• _WORK INSTRUCTION_
Among the lines below, copy exactly those from the one with "même dans la manière d’accompagner le client" through the one with "Stroma krzywa uczenia się ze względu na", counting both ends.

START TASK INPUTS

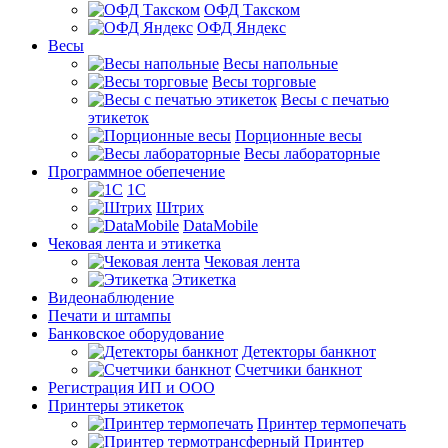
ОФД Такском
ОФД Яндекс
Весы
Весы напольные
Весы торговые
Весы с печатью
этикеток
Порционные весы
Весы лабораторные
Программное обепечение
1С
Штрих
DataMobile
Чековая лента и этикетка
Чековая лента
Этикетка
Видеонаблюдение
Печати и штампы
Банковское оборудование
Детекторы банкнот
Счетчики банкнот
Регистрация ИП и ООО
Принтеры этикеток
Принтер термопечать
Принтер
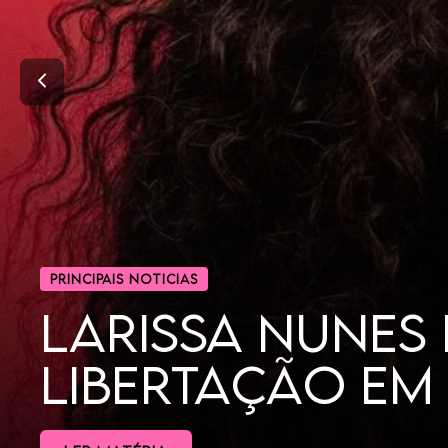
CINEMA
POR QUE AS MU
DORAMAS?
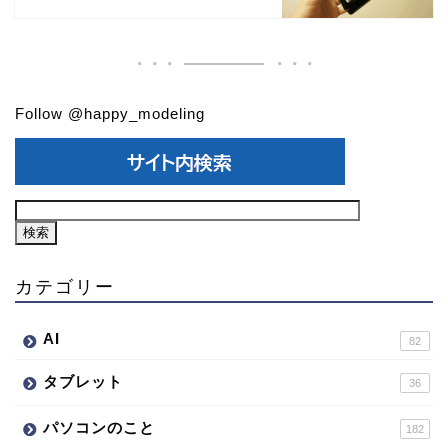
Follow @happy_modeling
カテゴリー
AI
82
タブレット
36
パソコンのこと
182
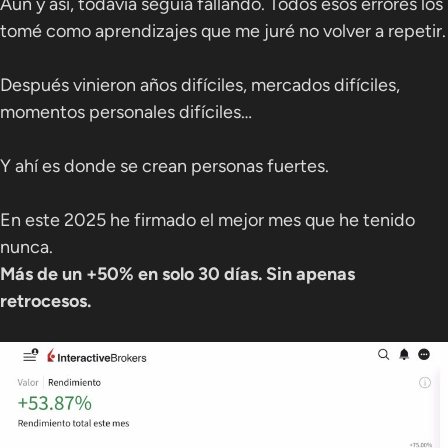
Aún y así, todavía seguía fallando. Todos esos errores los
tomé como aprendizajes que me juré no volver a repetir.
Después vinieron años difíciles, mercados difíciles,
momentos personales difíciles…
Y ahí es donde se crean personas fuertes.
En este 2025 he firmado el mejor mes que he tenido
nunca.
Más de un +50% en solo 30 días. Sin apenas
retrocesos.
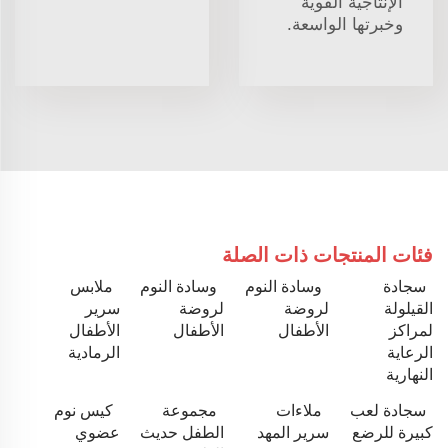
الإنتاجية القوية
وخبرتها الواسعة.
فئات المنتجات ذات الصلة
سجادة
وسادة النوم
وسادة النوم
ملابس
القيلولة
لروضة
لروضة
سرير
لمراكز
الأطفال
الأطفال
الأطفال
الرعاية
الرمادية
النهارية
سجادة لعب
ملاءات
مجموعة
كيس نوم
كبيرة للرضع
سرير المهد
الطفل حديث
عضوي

END TASK INPUTS
START TASK INPUTS

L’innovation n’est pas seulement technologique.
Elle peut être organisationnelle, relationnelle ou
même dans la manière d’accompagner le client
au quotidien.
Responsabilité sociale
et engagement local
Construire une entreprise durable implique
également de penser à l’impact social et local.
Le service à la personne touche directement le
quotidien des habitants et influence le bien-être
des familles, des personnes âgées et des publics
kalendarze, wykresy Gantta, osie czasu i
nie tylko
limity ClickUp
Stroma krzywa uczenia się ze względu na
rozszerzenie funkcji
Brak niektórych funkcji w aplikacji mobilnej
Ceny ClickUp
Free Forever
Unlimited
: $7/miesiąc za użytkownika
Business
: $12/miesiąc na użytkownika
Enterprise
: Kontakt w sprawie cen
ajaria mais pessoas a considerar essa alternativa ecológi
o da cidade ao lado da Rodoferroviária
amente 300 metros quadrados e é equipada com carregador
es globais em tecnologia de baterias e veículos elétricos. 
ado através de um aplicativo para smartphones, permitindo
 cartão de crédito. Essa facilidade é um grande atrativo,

END TASK INPUTS
START TASK INPUTS

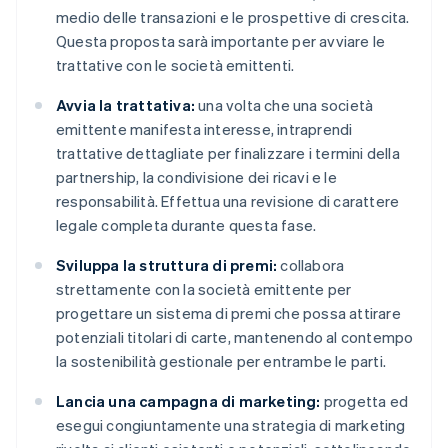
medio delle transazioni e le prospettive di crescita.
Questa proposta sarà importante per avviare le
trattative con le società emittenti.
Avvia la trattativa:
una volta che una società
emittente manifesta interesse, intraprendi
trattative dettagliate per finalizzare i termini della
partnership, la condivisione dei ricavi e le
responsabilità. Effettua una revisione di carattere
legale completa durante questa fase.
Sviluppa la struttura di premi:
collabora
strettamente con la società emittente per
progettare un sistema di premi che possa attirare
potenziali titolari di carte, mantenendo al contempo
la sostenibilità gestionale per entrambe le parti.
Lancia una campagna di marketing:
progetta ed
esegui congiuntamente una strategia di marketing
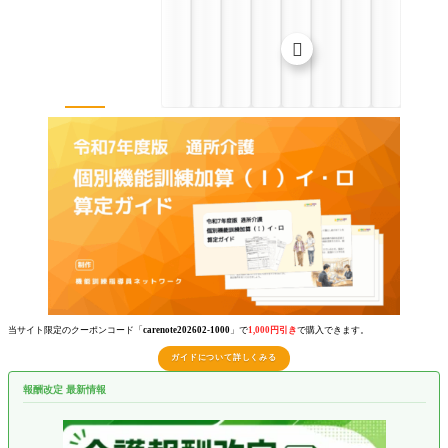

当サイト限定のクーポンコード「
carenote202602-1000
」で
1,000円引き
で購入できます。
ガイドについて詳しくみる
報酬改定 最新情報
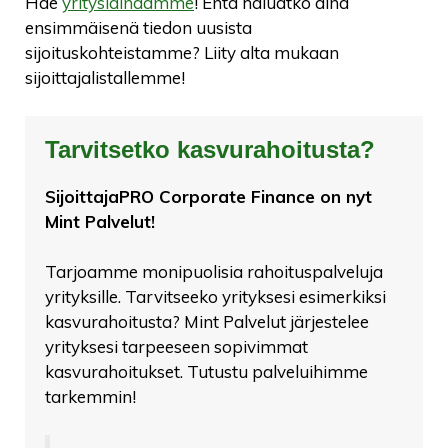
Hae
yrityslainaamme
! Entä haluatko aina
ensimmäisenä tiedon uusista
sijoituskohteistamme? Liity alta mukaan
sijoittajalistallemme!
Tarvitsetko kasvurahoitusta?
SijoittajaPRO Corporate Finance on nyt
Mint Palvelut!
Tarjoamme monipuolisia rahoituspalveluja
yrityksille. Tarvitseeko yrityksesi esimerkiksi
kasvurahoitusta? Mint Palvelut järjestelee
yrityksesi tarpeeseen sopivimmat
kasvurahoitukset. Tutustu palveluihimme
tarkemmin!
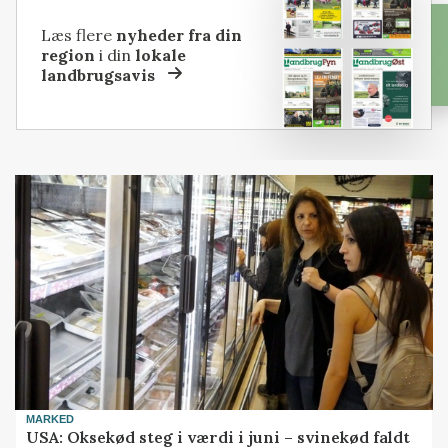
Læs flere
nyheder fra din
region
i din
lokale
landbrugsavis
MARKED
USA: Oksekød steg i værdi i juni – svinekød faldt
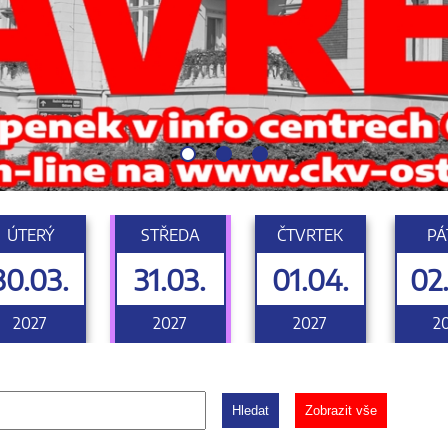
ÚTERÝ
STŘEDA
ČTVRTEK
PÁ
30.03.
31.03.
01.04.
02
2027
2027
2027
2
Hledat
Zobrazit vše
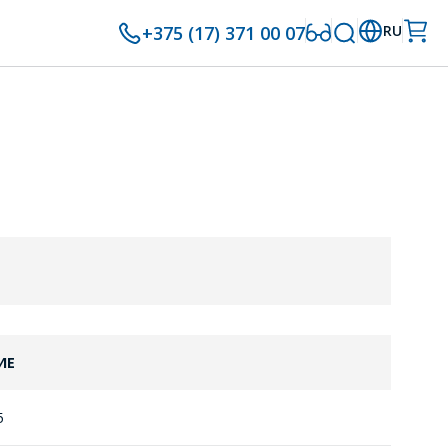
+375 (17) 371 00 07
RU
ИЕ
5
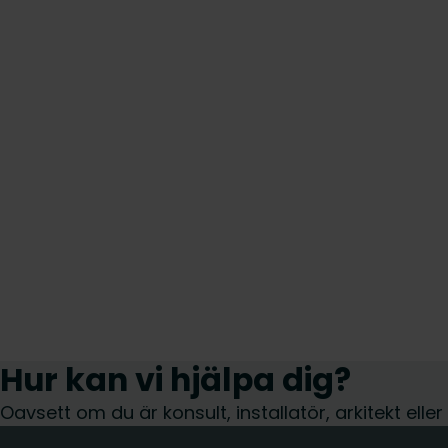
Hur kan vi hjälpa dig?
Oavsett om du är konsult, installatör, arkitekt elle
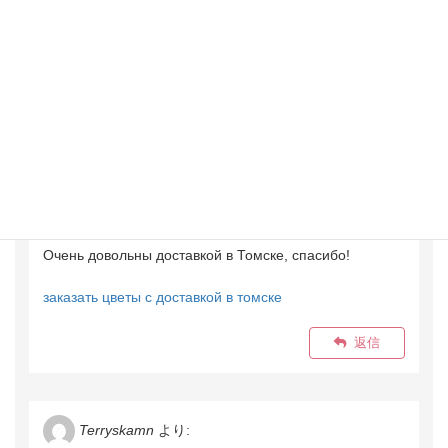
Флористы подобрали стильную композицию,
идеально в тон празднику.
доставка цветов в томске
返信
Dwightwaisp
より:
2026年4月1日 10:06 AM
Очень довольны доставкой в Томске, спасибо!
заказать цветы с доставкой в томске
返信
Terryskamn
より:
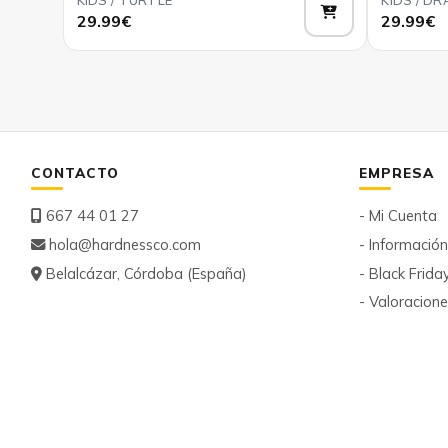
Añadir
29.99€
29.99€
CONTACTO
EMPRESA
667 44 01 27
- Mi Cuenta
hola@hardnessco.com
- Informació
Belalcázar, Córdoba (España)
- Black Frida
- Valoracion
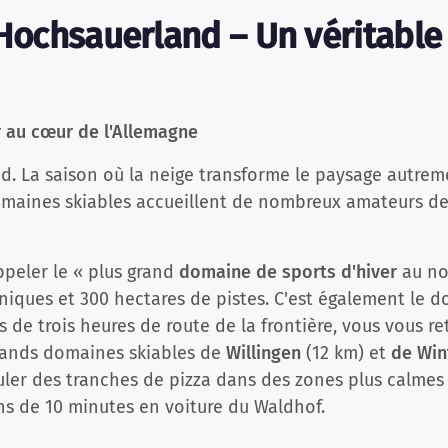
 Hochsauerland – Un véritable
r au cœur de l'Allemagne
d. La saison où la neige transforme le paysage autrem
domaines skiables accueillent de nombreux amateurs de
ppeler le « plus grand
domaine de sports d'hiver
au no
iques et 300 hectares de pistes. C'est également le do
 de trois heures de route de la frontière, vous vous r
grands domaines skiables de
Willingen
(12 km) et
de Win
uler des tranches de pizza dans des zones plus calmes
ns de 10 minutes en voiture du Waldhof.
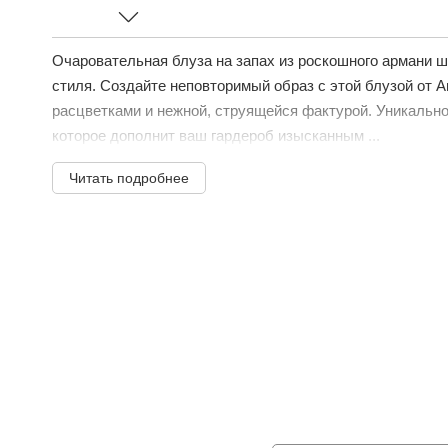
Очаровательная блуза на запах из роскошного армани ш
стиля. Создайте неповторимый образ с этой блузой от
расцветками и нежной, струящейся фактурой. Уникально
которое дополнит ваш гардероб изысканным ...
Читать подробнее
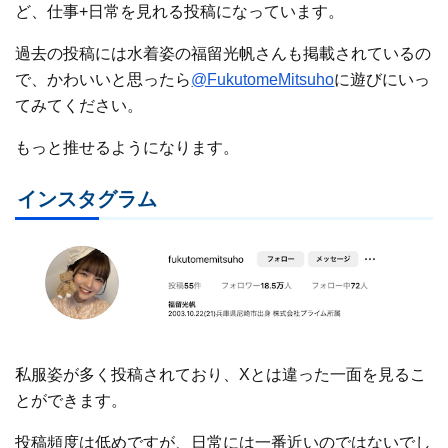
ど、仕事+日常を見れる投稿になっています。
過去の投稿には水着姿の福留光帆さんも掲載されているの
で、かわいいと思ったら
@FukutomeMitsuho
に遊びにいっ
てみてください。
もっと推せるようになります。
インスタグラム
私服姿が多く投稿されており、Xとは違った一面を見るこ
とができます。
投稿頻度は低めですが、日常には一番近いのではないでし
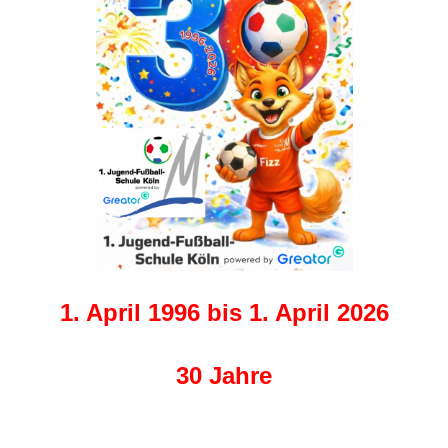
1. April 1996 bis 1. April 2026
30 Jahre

END TASK INPUTS

• _OUTPUT OF THE EXERCISE_
même dans la manière d’accompagner le client
au quotidien.
Responsabilité sociale
et engagement local
Construire une entreprise durable implique
également de penser à l’impact social et local.
Le service à la personne touche directement le
quotidien des habitants et influence le bien-être
des familles, des personnes âgées et des publics
kalendarze, wykresy Gantta, osie czasu i
nie tylko
limity ClickUp
Stroma krzywa uczenia się ze względu na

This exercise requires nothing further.